The second parameter that shapes the Turkish position in the Ukrainian crisis is its relations with Russia. Turkey follows a sectoral policy toward Russia. At a time when Turkey is otherized by most of the Western countries, Ankara’s relations with Moscow, especially in certain issue areas, are quite significant. Generally considered an exit strategy, Turkey, which has a conflictual relationship with Russia on the Syrian and the Libya crises, has improved its relations with Russia.
On the one hand, Turkey and Russia have signed an agreement under which Russia will build a nuclear reactor in Turkey. On the other hand, when the Western countries refused to sell Ankara an effective system, Turkey purchased S-400 air defense systems from Russia, which triggered a fierce reaction from the U.S. Additionally, Russia is one of the largest economic partners of Turkey. At least, Turkey is one of the leading buyers of Russian natural gas and one of the leading tourism destinations for the Russians.
The third parameter is the NATO alliance. If NATO directly intervenes in the Ukrainian crisis, naturally if all member states agree on this, then Turkey, as a member state, has to take a position against Russia. Taking sides in the crisis will come with a high cost for Turkey as well as for many NATO members such as Germany. In other words, while some NATO members, such as Poland and the Baltic states, are more vulnerable to the Russian threat, others like Germany and Turkey have an interdependent relationship with Russia. While the first group asks NATO to take measures against Russia, the second group prefers to find a diplomatic solution.

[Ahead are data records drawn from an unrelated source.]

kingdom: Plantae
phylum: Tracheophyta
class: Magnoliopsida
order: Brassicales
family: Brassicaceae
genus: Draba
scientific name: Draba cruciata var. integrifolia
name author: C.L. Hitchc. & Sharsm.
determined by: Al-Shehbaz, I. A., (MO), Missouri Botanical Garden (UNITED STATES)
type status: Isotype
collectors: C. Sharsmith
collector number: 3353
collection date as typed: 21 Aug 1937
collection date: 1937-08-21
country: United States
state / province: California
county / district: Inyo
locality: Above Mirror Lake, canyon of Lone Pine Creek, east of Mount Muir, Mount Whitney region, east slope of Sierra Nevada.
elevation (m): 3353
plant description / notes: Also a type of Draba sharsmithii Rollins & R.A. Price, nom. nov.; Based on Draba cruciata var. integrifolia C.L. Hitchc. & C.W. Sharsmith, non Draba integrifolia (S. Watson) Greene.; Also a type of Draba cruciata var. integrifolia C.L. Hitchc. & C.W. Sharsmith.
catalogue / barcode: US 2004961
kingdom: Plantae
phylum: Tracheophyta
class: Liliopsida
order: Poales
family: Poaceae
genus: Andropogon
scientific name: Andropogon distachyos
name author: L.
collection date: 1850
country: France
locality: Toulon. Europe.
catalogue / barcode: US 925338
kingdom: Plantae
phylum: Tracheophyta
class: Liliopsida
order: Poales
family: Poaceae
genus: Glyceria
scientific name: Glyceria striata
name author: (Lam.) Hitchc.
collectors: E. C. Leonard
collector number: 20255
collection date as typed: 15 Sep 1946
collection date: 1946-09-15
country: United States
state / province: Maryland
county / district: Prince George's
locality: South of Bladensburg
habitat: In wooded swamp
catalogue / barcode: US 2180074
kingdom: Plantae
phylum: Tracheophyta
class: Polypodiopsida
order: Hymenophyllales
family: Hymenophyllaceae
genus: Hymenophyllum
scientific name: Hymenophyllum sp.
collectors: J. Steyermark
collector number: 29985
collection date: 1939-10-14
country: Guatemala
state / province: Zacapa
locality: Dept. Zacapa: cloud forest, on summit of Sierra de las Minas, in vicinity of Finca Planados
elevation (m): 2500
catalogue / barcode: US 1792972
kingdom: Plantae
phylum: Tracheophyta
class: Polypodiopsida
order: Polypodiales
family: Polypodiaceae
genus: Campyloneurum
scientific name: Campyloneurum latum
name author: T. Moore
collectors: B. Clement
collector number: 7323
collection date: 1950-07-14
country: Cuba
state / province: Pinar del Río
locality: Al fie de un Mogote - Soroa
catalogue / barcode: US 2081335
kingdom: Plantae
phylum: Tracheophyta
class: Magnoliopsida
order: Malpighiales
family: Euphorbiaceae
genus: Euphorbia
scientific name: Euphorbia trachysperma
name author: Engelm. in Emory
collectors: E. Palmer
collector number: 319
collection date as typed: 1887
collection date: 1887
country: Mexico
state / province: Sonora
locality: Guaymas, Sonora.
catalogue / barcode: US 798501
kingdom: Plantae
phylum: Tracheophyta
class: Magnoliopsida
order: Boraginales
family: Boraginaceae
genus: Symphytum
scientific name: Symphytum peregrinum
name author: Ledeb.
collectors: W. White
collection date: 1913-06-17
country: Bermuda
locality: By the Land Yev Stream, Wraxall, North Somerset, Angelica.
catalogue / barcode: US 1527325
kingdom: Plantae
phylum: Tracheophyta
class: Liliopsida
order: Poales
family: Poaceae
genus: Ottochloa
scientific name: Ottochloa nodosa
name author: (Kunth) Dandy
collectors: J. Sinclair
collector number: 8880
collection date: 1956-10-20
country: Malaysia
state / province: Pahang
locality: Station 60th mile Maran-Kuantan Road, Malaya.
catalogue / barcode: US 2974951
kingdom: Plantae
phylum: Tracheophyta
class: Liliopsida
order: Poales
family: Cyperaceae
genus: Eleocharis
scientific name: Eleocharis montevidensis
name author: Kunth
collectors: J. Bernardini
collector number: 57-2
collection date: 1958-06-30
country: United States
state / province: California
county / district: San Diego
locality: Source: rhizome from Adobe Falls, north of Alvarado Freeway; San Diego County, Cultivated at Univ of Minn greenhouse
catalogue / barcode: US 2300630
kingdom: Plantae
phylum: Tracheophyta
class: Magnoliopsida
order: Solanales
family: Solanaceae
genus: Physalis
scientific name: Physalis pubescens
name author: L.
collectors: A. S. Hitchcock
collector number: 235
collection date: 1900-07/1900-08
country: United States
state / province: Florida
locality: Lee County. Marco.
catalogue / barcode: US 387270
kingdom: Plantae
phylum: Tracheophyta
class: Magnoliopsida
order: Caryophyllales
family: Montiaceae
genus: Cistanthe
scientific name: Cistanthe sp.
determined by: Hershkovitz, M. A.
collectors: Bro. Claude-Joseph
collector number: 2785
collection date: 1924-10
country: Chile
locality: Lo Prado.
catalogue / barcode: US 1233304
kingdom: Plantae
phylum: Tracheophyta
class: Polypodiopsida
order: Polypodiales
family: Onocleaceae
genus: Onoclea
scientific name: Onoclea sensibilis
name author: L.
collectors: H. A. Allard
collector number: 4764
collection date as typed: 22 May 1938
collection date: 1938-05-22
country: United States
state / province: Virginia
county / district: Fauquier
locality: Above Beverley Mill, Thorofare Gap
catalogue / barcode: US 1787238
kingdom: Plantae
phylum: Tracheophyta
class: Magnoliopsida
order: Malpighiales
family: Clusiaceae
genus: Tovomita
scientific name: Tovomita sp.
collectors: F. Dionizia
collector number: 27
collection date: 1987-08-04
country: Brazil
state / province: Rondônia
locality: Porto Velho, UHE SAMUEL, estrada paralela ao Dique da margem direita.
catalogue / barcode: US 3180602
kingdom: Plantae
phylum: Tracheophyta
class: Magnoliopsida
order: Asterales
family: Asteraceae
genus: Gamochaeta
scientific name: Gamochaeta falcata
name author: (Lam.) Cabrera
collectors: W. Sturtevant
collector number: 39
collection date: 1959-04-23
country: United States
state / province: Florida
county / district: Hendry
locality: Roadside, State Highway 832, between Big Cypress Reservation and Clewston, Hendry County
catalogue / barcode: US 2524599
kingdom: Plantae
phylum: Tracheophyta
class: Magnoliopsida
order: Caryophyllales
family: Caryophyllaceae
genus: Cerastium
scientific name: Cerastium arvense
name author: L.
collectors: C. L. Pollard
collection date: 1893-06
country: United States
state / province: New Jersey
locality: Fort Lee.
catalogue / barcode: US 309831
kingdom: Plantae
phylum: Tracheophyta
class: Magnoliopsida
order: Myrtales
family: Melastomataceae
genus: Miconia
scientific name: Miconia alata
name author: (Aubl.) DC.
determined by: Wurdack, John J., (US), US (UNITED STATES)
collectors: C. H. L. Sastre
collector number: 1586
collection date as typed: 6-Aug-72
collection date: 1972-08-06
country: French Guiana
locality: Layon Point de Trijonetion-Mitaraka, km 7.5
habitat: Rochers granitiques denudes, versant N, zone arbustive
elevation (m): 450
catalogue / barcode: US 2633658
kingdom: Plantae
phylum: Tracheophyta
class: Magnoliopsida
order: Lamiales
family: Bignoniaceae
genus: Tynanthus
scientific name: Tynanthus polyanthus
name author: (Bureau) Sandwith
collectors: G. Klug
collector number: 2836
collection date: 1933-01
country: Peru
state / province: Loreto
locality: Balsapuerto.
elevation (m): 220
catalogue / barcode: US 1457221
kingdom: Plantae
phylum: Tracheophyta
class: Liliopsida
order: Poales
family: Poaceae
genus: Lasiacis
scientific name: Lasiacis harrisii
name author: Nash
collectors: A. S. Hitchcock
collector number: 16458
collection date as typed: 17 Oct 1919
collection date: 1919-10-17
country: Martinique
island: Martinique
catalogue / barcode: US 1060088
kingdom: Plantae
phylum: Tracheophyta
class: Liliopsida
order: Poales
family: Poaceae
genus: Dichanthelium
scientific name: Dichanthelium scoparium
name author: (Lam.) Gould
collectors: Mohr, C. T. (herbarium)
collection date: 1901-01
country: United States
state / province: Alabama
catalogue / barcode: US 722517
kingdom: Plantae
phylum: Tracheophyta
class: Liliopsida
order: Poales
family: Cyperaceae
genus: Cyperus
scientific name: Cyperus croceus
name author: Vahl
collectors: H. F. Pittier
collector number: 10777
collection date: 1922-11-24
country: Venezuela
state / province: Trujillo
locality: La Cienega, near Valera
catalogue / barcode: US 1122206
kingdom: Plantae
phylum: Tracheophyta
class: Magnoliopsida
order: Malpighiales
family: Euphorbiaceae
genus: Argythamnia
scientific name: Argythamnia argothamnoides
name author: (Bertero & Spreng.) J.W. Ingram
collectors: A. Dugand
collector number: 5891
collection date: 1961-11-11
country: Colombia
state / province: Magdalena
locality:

The fourth parameter is the situation of the Crimean Tatars, indigenous Turkic people of the Crimean Peninsula. Turkey does not want the Crimean Tatars, who have already suffered from the annexation of their lands by Russia, to get hurt further by the conflict. Turkish officials know well that the Crimean Tatars will be among the first victims in case of war between the two states.
To sum up, due to the parameters mentioned above, Turkey has been following a neutral policy and mediatory role in the Ukrainian crisis. Since Turkey has interdependent relationships with both Ukraine and Russia, it does not want the crisis to turn into a large-scale regional war, detrimental to all regional countries. Therefore, Turkish officials are determined to continue to work for a peaceful resolution of the crisis.